I’m at Marketing Pioneers, a half-day conference on marketing and sales here in Amsterdam. The event just opened with five companies pitching their business in 6+4 minutes.

Brandfighters

This is a video marketing agency that capitalizes on crowdsourced user-generated content for company marketing, i.e. users are asked to create (hopefully viral) videos for a brand. OK, where do we need the agency? Jan-Paul, interestingly enough, mentioned that Heineken was surprised that the quality of the submissions was so good. I don’t see why a big brand wouldn’t and couldn’t just bypass an agency in such cases.

Mober

This company aims at providing a SMS service with which restaurant/cafe patrons can place orders. I think this service doesn’t tie into the overall hospitality industry well.

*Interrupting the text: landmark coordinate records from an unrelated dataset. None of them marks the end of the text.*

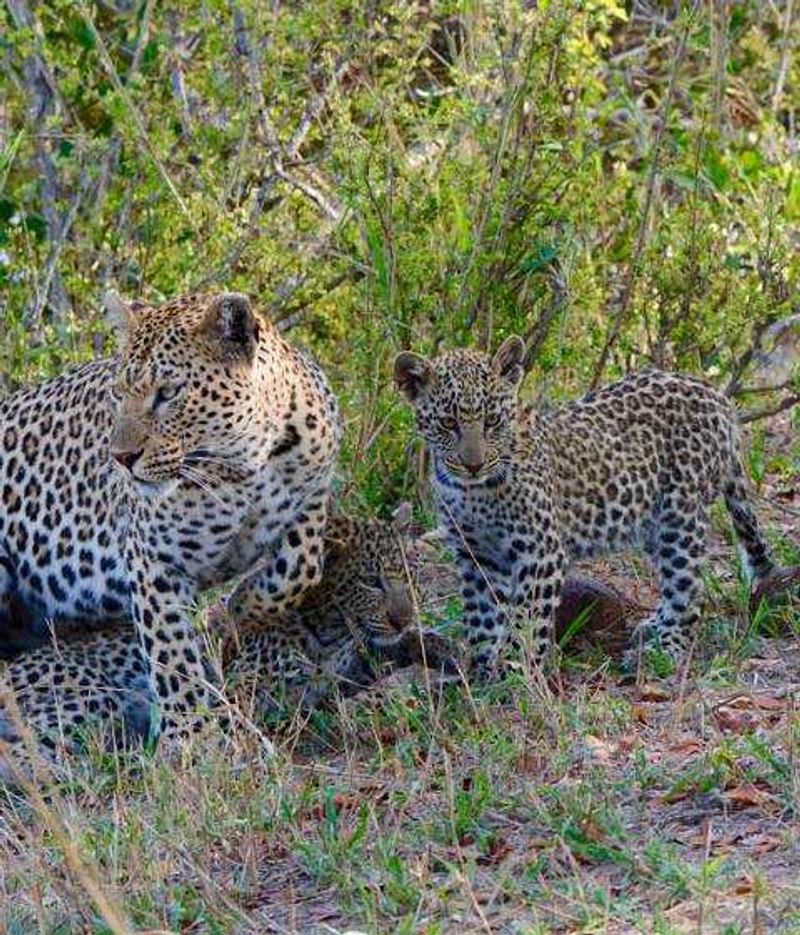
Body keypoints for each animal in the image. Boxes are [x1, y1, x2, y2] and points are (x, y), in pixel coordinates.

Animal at [0, 290, 340, 750]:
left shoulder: (313, 499)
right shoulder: (152, 557)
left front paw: (236, 613)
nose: (121, 458)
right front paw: (196, 736)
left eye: (168, 392)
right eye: (117, 393)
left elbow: (299, 567)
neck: (243, 466)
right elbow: (171, 649)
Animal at [0, 506, 454, 781]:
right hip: (89, 696)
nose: (402, 616)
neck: (330, 629)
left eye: (407, 572)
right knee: (18, 751)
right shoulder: (245, 690)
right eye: (371, 581)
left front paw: (445, 650)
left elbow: (398, 649)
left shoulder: (351, 660)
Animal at [395, 336, 776, 675]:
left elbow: (527, 620)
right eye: (448, 423)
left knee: (688, 590)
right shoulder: (477, 556)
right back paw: (653, 626)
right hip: (654, 522)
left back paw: (664, 650)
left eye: (492, 420)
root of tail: (715, 394)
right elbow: (483, 620)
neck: (472, 492)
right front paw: (482, 670)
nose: (473, 464)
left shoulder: (540, 553)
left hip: (680, 516)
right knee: (674, 583)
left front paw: (516, 670)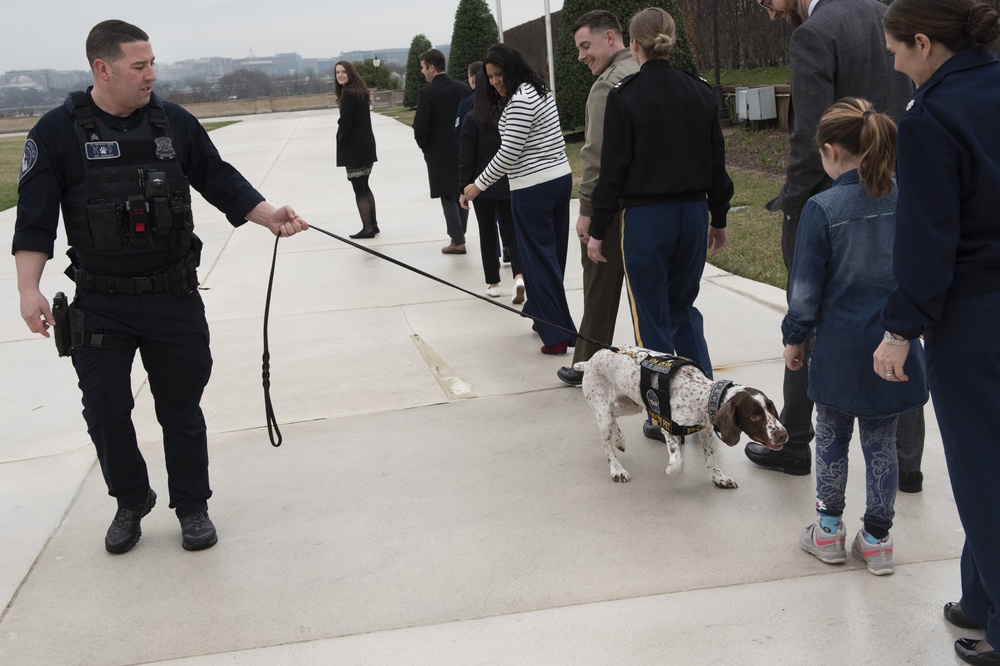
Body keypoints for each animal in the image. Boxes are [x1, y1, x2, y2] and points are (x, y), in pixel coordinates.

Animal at [580, 348, 788, 488]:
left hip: (632, 404)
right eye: (754, 416)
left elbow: (711, 459)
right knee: (606, 446)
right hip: (603, 412)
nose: (783, 435)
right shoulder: (669, 426)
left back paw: (619, 439)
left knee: (615, 416)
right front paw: (672, 470)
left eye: (772, 409)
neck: (705, 395)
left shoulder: (706, 430)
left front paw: (718, 478)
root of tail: (590, 359)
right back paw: (617, 469)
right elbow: (678, 458)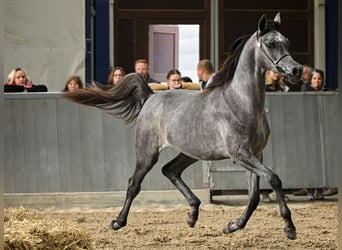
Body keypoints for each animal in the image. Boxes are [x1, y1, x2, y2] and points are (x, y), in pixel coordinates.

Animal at [64, 12, 302, 239]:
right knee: (134, 183)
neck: (240, 102)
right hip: (147, 152)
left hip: (191, 152)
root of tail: (151, 97)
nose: (296, 70)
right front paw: (289, 228)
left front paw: (232, 226)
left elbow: (253, 197)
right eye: (270, 44)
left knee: (170, 170)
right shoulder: (240, 154)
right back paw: (118, 222)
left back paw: (192, 214)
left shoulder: (255, 154)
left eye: (287, 41)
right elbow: (274, 179)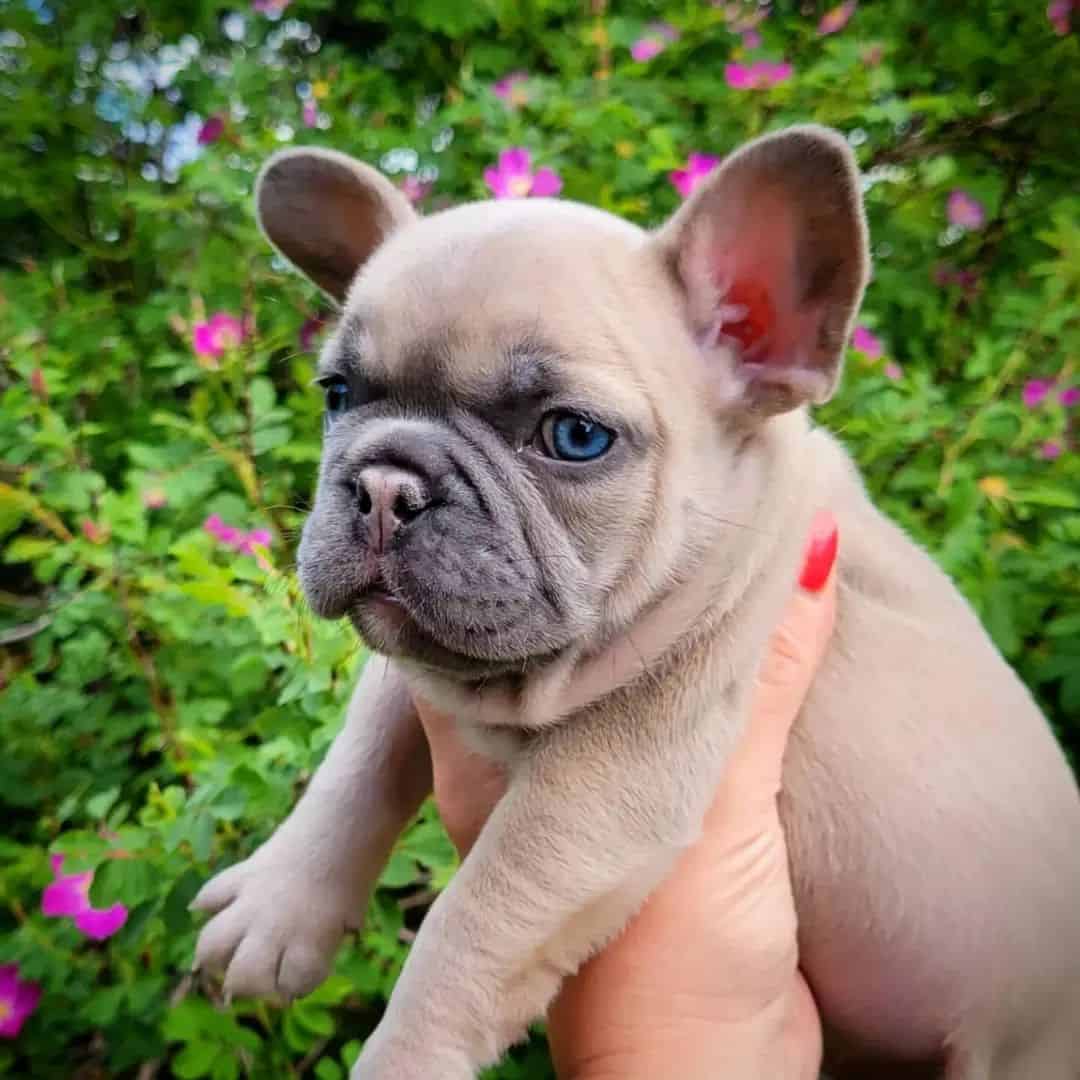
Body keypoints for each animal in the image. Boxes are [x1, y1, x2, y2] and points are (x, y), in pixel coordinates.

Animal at [192, 128, 1080, 1080]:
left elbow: (470, 925)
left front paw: (402, 1058)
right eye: (339, 394)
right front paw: (276, 906)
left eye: (574, 436)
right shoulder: (418, 665)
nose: (386, 484)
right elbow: (354, 766)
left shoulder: (603, 787)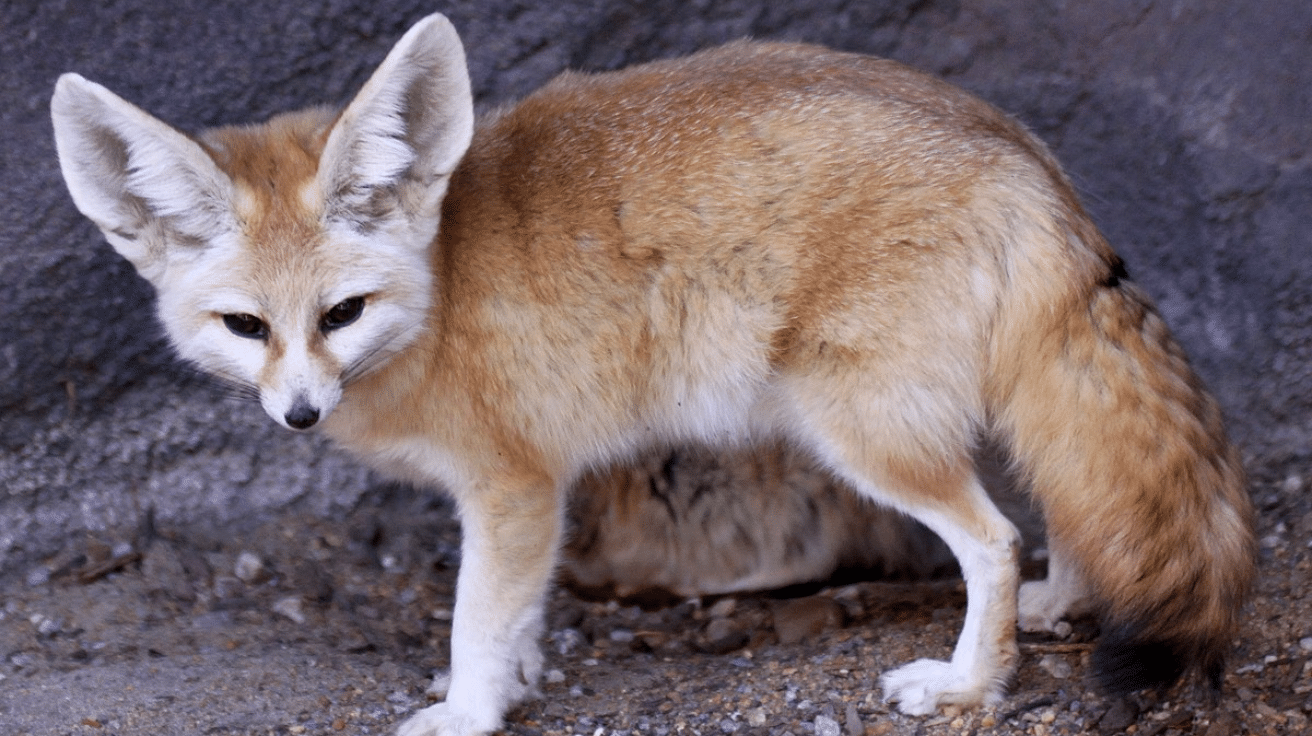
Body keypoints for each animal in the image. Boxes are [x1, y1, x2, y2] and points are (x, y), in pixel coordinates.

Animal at [51, 11, 1254, 734]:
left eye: (342, 314)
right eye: (246, 325)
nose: (300, 415)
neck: (439, 289)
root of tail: (1016, 147)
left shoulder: (516, 485)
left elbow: (477, 617)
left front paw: (470, 709)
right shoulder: (532, 495)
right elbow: (519, 616)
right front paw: (518, 679)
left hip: (861, 431)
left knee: (992, 537)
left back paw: (967, 679)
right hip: (965, 410)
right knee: (1062, 499)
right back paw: (1064, 598)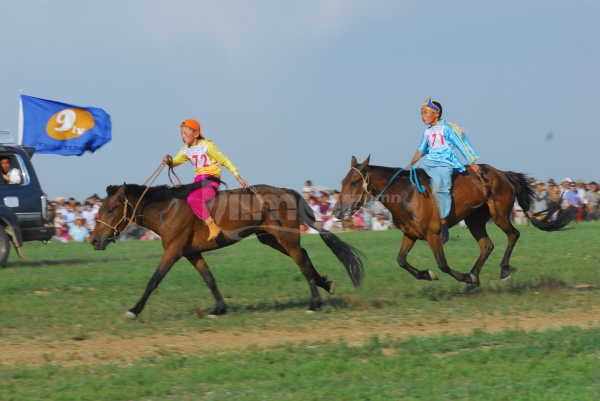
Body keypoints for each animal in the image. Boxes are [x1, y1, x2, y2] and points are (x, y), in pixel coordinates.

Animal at [88, 182, 360, 318]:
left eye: (110, 210)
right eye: (99, 209)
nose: (94, 240)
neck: (167, 209)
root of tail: (288, 192)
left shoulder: (174, 250)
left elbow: (154, 280)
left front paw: (134, 310)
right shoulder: (191, 252)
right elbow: (209, 278)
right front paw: (219, 308)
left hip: (285, 236)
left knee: (302, 261)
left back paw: (315, 303)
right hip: (269, 238)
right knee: (304, 257)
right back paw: (325, 284)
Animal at [338, 155, 576, 290]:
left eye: (354, 181)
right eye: (343, 181)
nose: (338, 210)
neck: (408, 194)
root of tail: (503, 174)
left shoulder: (433, 234)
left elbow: (442, 264)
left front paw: (463, 276)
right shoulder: (410, 234)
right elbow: (401, 260)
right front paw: (428, 274)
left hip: (499, 214)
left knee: (513, 235)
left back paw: (503, 271)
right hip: (474, 220)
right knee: (487, 245)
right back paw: (475, 278)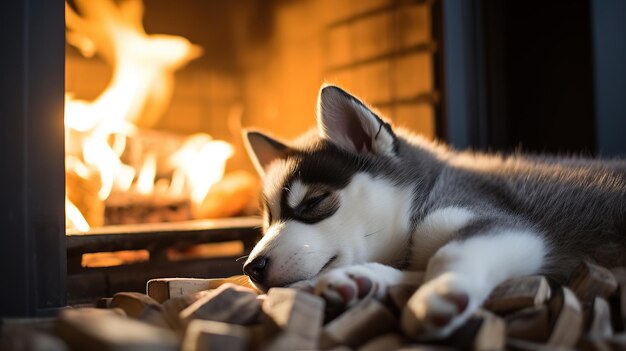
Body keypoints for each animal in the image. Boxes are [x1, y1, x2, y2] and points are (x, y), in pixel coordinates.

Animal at [240, 84, 624, 338]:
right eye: (268, 221)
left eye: (314, 202)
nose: (251, 268)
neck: (420, 205)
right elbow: (417, 269)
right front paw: (363, 278)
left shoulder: (504, 224)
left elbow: (448, 254)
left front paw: (436, 293)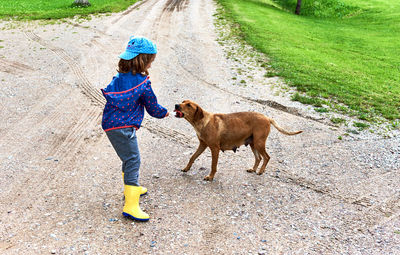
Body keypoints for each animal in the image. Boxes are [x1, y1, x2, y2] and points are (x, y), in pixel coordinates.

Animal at [173, 99, 302, 181]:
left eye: (189, 105)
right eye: (183, 101)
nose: (176, 105)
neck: (201, 121)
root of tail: (267, 118)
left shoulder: (215, 148)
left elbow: (213, 166)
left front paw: (210, 177)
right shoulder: (202, 145)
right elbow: (192, 157)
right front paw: (186, 168)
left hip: (259, 143)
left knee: (266, 157)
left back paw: (260, 171)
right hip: (253, 144)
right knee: (258, 158)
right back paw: (253, 169)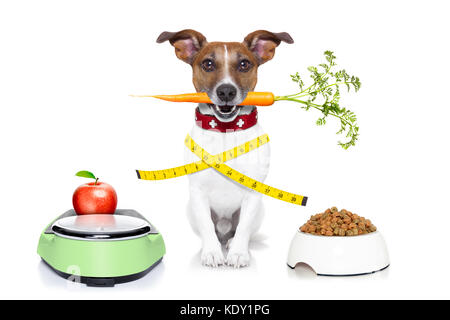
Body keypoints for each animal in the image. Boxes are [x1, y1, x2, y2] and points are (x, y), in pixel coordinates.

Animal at [156, 28, 294, 268]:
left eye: (244, 64)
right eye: (208, 64)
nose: (226, 91)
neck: (226, 132)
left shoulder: (253, 193)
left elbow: (244, 227)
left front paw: (238, 253)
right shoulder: (198, 192)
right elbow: (206, 225)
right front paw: (211, 252)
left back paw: (230, 244)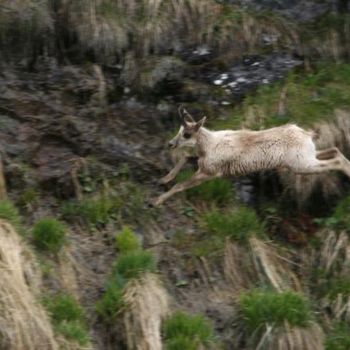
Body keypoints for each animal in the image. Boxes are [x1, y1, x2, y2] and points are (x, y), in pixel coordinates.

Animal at [152, 106, 350, 205]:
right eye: (179, 130)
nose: (170, 144)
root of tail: (306, 134)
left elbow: (180, 185)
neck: (209, 144)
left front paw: (156, 201)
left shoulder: (209, 172)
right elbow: (185, 157)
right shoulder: (203, 163)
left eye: (186, 134)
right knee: (334, 150)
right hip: (308, 156)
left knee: (335, 160)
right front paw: (163, 179)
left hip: (302, 165)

The problem is that whereas it can simplify or create an extra option for consumers, it creates more headache for restaurant/cafe holders. The logistics, technology and process changes may not be worth it. It’s a lot of trouble for fighting a symptom rather than a cause. Bad or sub-par service cannot be solved w/ an SMS ordering system.

Bureau Vijftig

This is a marketing agency specialized in reaching people over the age of 50. Interesting business projections and a growing market. However, I did find it funny that they used a cliche to break a cliche. If it’s more about behavioral properties than demographic properties, it might blur the concept.

Beemway

Social media agency that does brand campaigns with widgets, things and other stuff ;) Focus was on segmentation and targeting, but the ROI question was a bit dodged; Hans said that it should be played “smooth” and that an initial focus on sales/conversion usually fails. “Smooth”? I think value and relevancy are more important. I thought these pitches were about novelty?

31 Volts

Interesting opening, 80% of service providers thinks they’re delivering excellent services yet only 8% of clients feels the same way. This agency aims to bridge that gap. Their service consists of helping businesses make changes to their service provision to make customers more satisfied. Bit disappointed about the business model re metrics and effectiveness. I don’t really see the innovation either, the takeaways contained a lot of basic marketing stuff.